Rising Australian sprint star Melissa Breen has done just about everything possible to try and secure a spot on the Australian team for the London Olympics.
Everything that is, except better the elusive 100m qualifying mark of 11.29 seconds.
But it hasn't been for want of trying.
By coach Matt Beckenham's reckoning, Breen has had 18 or so runs this year within 0.2 seconds of the Olympic A standard - most of those without luck in adverse conditions - including a season's best of 11.35.
She gets three more cracks this weekend at the Australian championships in Melbourne, where the weather gods are finally set to smile on the 21-year-old.
And if she comes up short again, the workaholic Canberra sprinter is prepared to try again at meets in Japan and the United States before the qualifying cut-off in June.
As it stands right now, Australia could well be without a male or female individual competitor in any flat event below 800m in London.
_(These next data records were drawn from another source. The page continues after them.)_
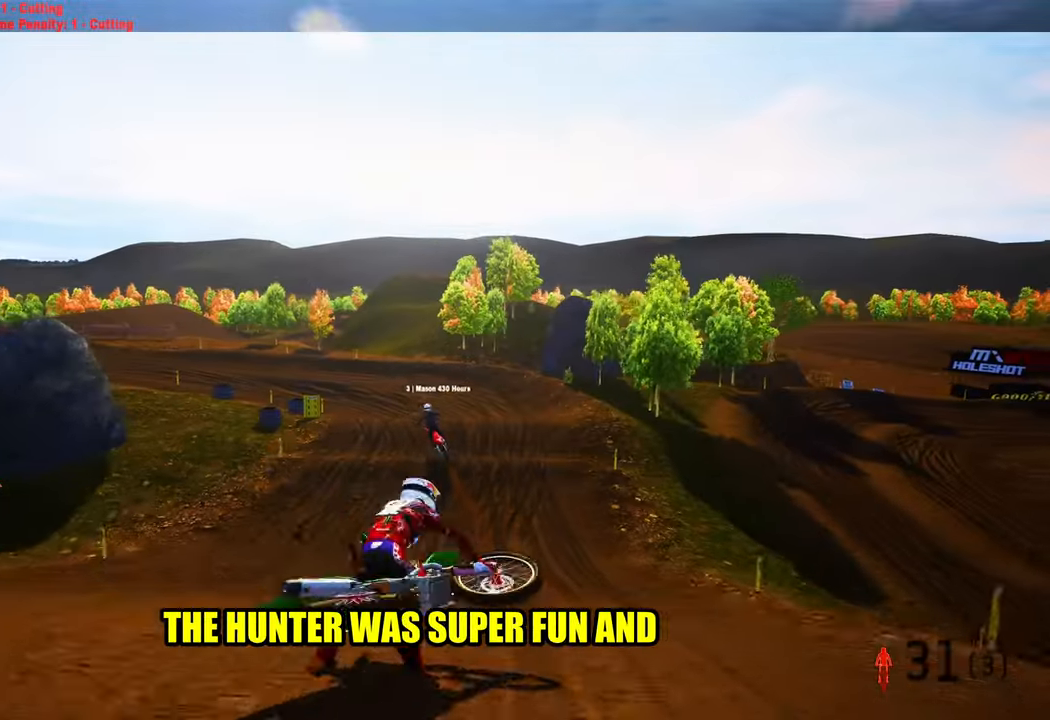
{"buttons": [], "left_stick": "center", "right_stick": "center", "events": []}
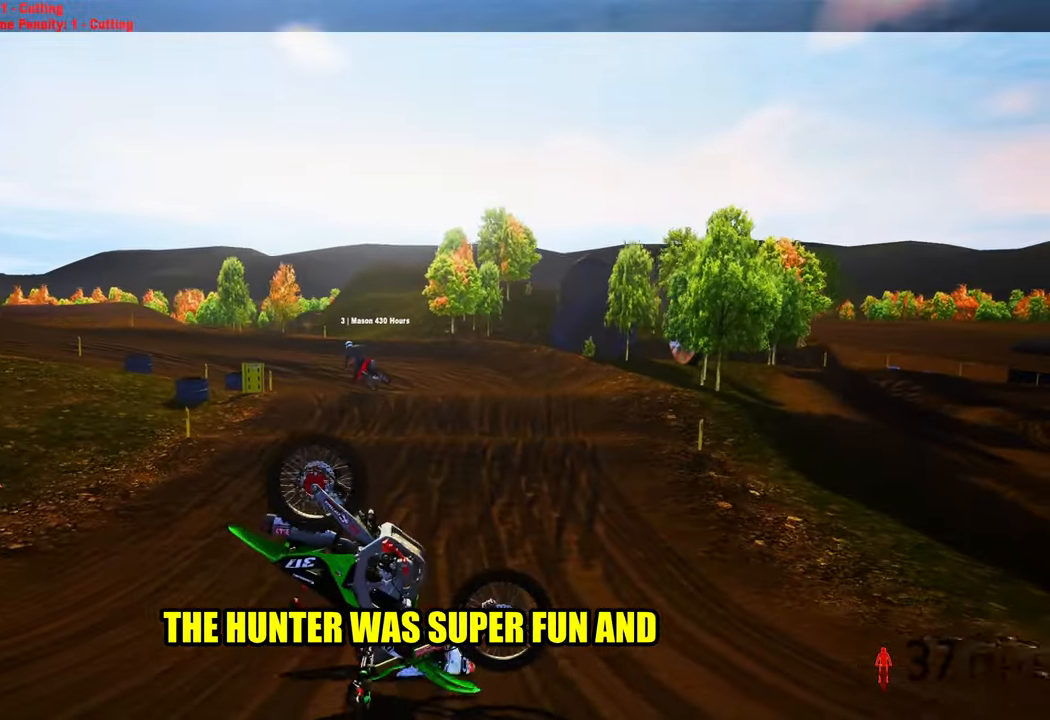
{"buttons": [], "left_stick": "center", "right_stick": "center", "events": []}
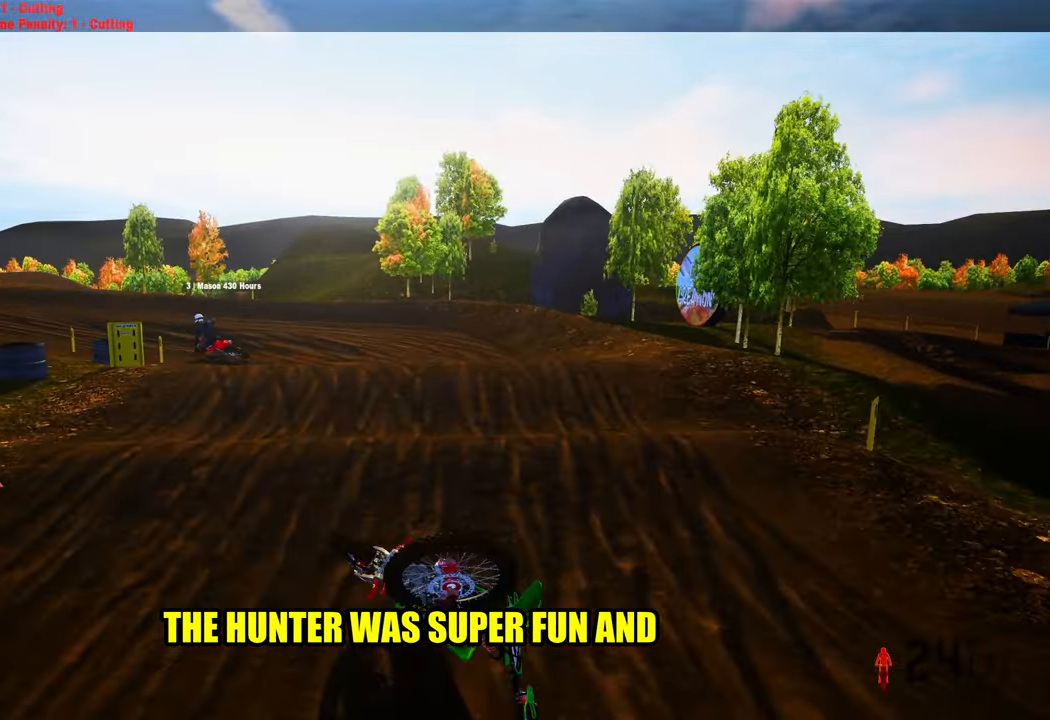
{"buttons": [], "left_stick": "center", "right_stick": "center", "events": []}
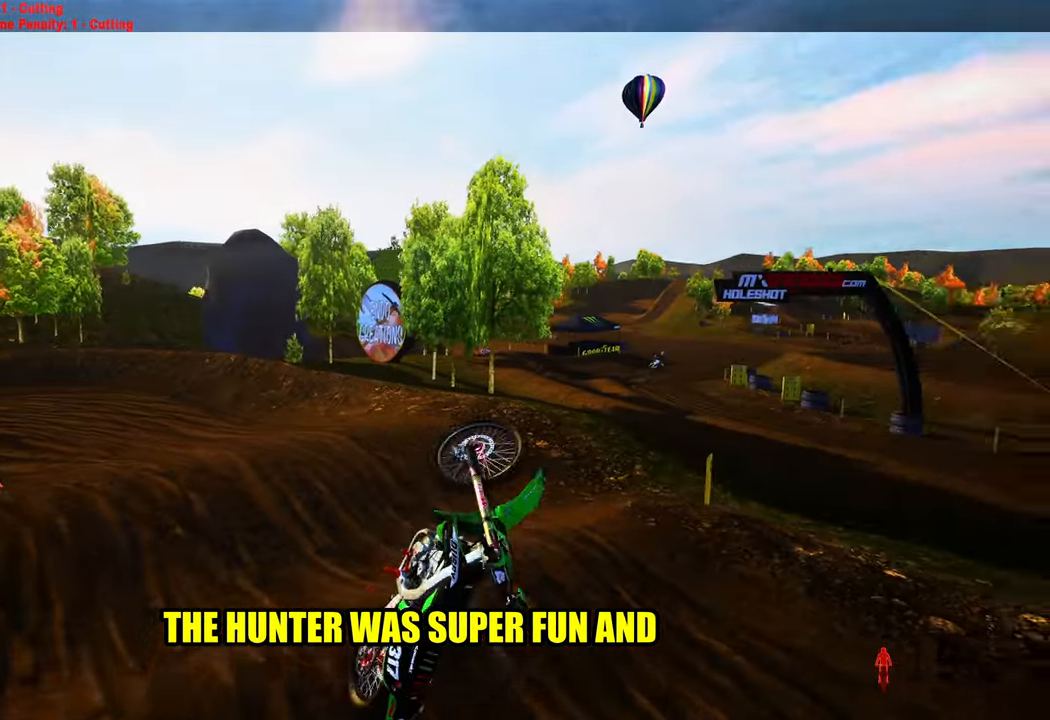
{"buttons": [], "left_stick": "center", "right_stick": "center", "events": []}
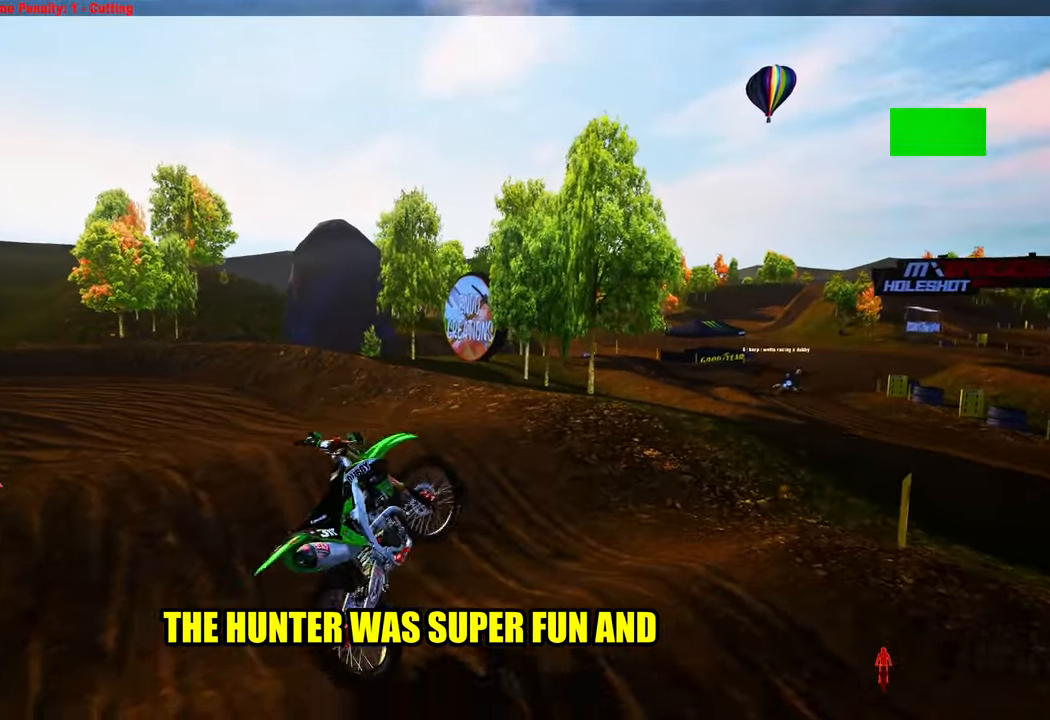
{"buttons": [], "left_stick": "center", "right_stick": "center", "events": []}
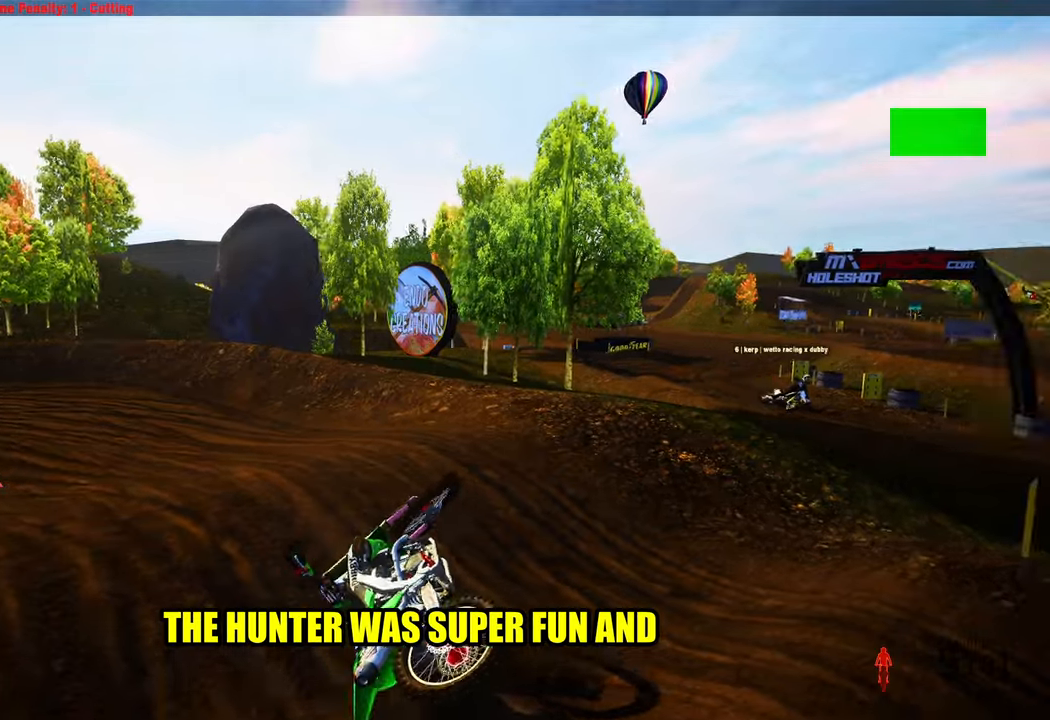
{"buttons": ["R2"], "left_stick": "up-left", "right_stick": "up", "events": [[183, "L1", "down"], [233, "right_stick", "up-left"], [317, "L1", "up"], [317, "R2", "down"], [317, "right_stick", "center"], [333, "R3", "down"], [367, "left_stick", "up-left"], [467, "R3", "up"], [467, "right_stick", "up"]]}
Beckenham believes the ultra-consistent Breen has already achieved enough to get a discretionary nod from the selectors, even if she can't quite run 11.29 or better in the next two months.
"The argument for me is that she is a developing athlete who has shown glimpses of being one of our greatest sprinters ever," said Beckenham.
"Obviously you've got Sally Pearson who is there at the moment, but Mel is tracking along age-wise where Sally was and we know where Sally has gone on to in the hurdles.
"There is potential there for Mel to be another really good sprinter in this country."
It hasn't been all been smooth sailing for Breen, who clocked a personal best of 11.33 as an 18-year-old in 2008, only to lose form and miss out on competing at the following year's world championships.
She also performed below expectations at the 2010 Commonwealth Games in Delhi, where she was run out in the 100m semi-finals.
"It was make or break time after the Commonwealth Games," said Beckenham.
"We sat down and said 'do you really want to be an international-class runner?'
"And if you do, then we need to fix some of the things that are breaking down under pressure and turn you into an unflappable sprinter.
"So that's what we did."
With the pressure of chasing the 11.29 mark off for a few days last weekend, Breen warmed up for the national titles with an impressive victory off scratch in the women's Stawell Gift.
"This is going to help me so much in the next month to run my A qualifier," said Breen after claiming victory on the grass track in Stawell.
"I know I'm in good shape and I've been heartbreakingly close to the Olympic mark so many times.
"I've just got to get back on track and keep trucking on."
Another runner who faces a potential Olympic D-Day this weekend at Lakeside Stadium is Tamsyn Manou.
At the opposite end of her career than Breen, the 33-year-old Manou is targeting the tough 800m qualifying mark of 1:59.90 against a field including Zoe Buckman, who has already booked her spot on the London team in the 1500m.
Manou is chasing a spot on what would be her fourth and final Olympic team.